California's Resale Royalty Act requires the payment of royalties to the artist after a sale of fine art whenever “the seller resides in California or the sale takes place in California.” Cal. Civ.Code § 986(a) (emphasis added). Defendants challenge the first clause because it regulates sales that take place outside California. Those sales have no necessary connection with the state other than the residency of the seller. For example, if a California resident has a part-time apartment in New York, buys a sculpture in New York from a North Dakota artist to furnish her apartment, and later sells the sculpture to a friend in New York, the Act requires the payment of a royalty to the North Dakota artist—even if the sculpture, the artist, and the buyer never traveled to, or had any connection with, California. We easily conclude that the royalty requirement, as applied to out-of-state sales by California residents, violates the dormant Commerce Clause.

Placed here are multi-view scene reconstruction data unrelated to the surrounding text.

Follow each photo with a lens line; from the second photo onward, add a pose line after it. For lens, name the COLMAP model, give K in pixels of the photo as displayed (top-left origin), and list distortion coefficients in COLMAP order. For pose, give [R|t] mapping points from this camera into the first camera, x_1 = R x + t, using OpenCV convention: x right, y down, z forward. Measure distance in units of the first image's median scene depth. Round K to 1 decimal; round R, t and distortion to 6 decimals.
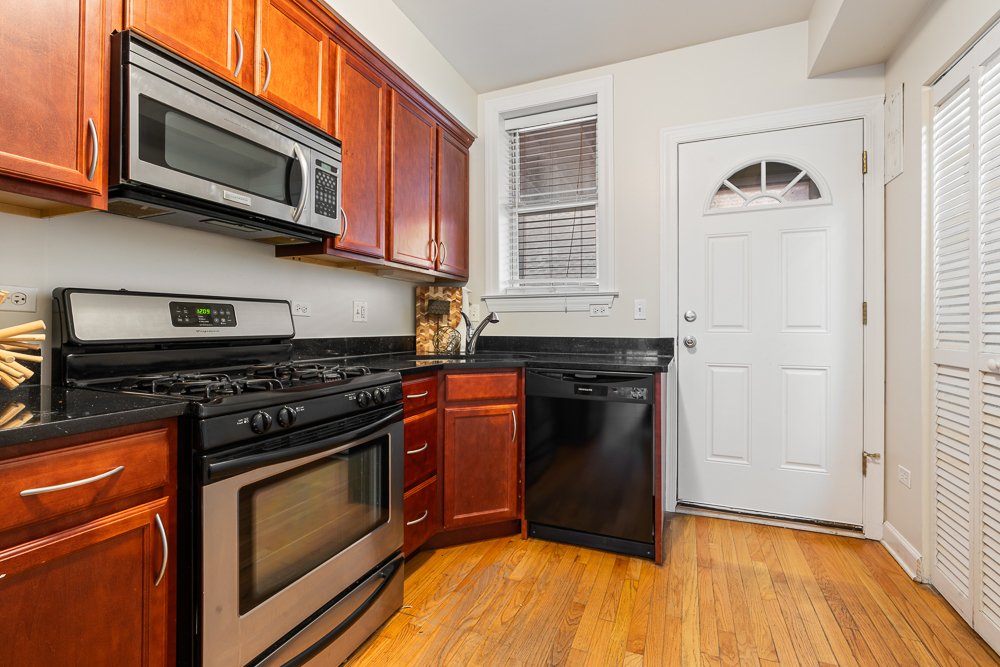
lens RADIAL K [[453.0, 0, 500.3], [0, 453.0, 326.7], [0, 0, 1]] dist [-0.008286, 0.000539]
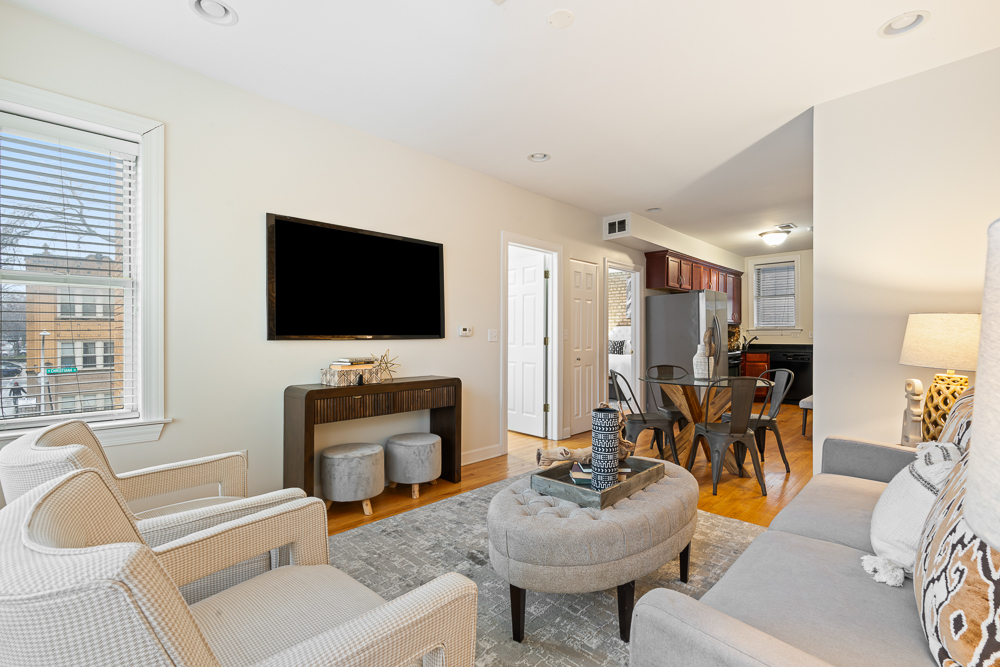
lens RADIAL K [[453.0, 0, 501.4], [0, 453.0, 338.1], [0, 0, 1]] dist [-0.008286, 0.000539]
pose [[0.929294, -0.000213, -0.369342, -0.565856], [0.001991, 0.999988, 0.004434, -0.038953], [0.369336, -0.004856, 0.929283, -2.923610]]
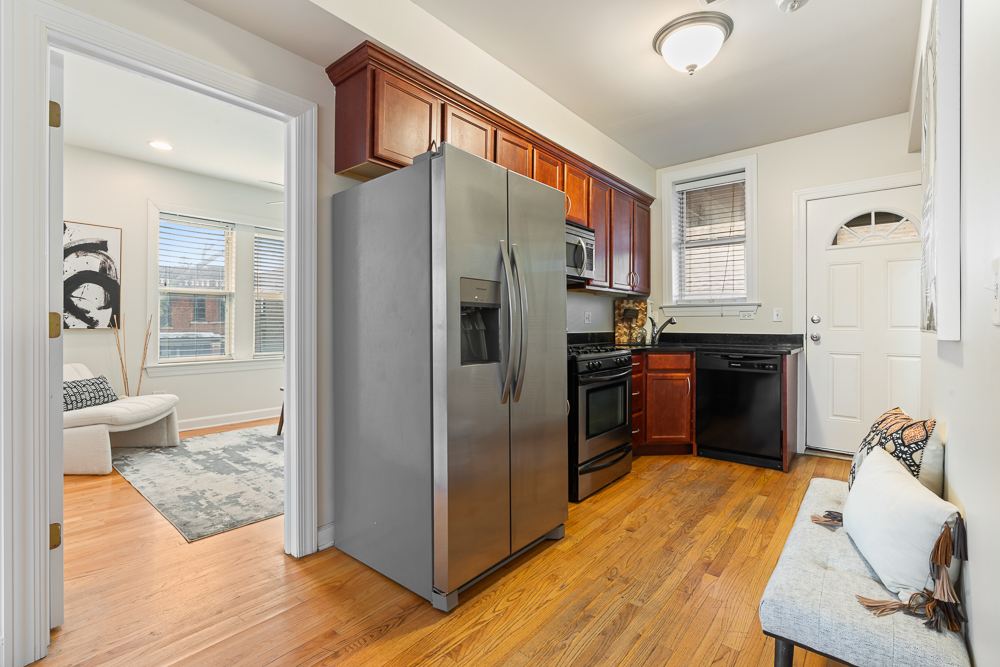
lens RADIAL K [[453.0, 0, 503.0], [0, 453.0, 324.3], [0, 0, 1]] dist [-0.008286, 0.000539]
pose [[0.956008, -0.000963, -0.293340, -0.130478], [0.000690, 0.999999, -0.001034, -0.007254], [0.293341, 0.000786, 0.956008, -0.766886]]
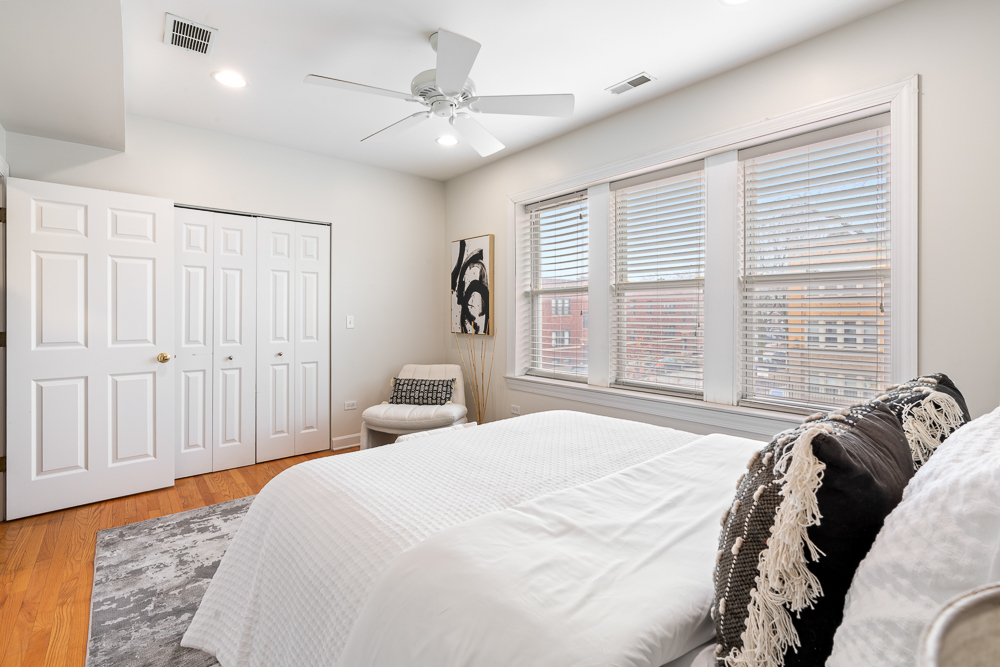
lens RADIAL K [[453.0, 0, 505.3], [0, 453.0, 318.3], [0, 0, 1]] dist [-0.008286, 0.000539]
pose [[-0.443454, 0.003922, -0.896288, -0.530093], [-0.000360, 0.999990, 0.004555, -0.067428], [0.896297, 0.002343, -0.443448, 1.379275]]
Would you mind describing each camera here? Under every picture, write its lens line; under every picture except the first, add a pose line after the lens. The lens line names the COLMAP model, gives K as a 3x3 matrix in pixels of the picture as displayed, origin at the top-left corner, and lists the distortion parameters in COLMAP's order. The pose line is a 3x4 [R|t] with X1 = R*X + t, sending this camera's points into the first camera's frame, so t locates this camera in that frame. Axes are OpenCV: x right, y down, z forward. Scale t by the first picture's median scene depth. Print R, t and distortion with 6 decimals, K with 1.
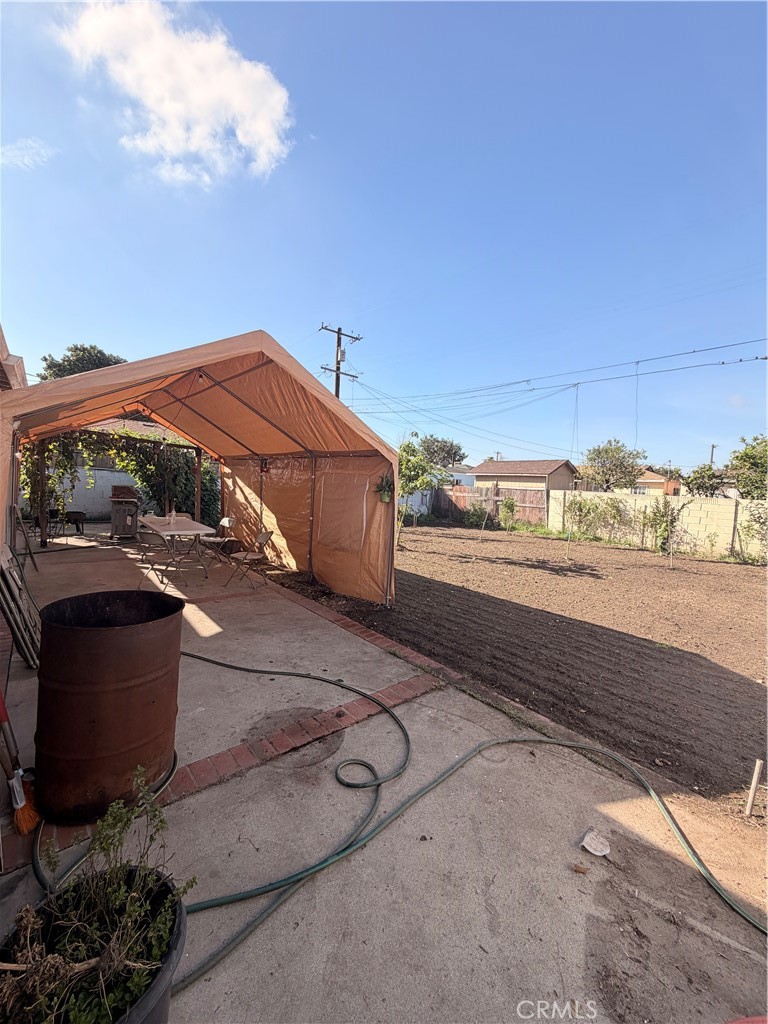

The Supreme Court has held that “our cases concerning the extraterritorial effects of state economic regulation stand at a minimum for the following proposition[ ]: ... the Commerce Clause precludes the application of a state statute to commerce that takes place wholly outside of the State's borders, whether or not the commerce has effects within the State.” Healy v. Beer Instit., 491 U.S. 324, 336, 109 S.Ct. 2491, 105 L.Ed.2d 275 (1989) (ellipsis and internal quotation marks omitted); see also id. (holding that “a statute that directly controls commerce occurring wholly outside the boundaries of a State exceeds the inherent limits of the enacting State's authority and is invalid regardless of whether the statute's extraterritorial reach was intended by the legislature). Here, the state statute facially regulates a commercial transaction that “takes place wholly outside of the State's borders.” Id. Accordingly, it violates the dormant Commerce Clause. See also Valley Bank of Nev. v. Plus Sys., Inc., 914 F.2d 1186, 1189–90 (9th Cir.1990) (“Direct regulation occurs when a state law directly affects transactions that take place ... entirely outside of the state's borders. Such a statute is invalid per se....” (citation and internal quotation marks omitted)).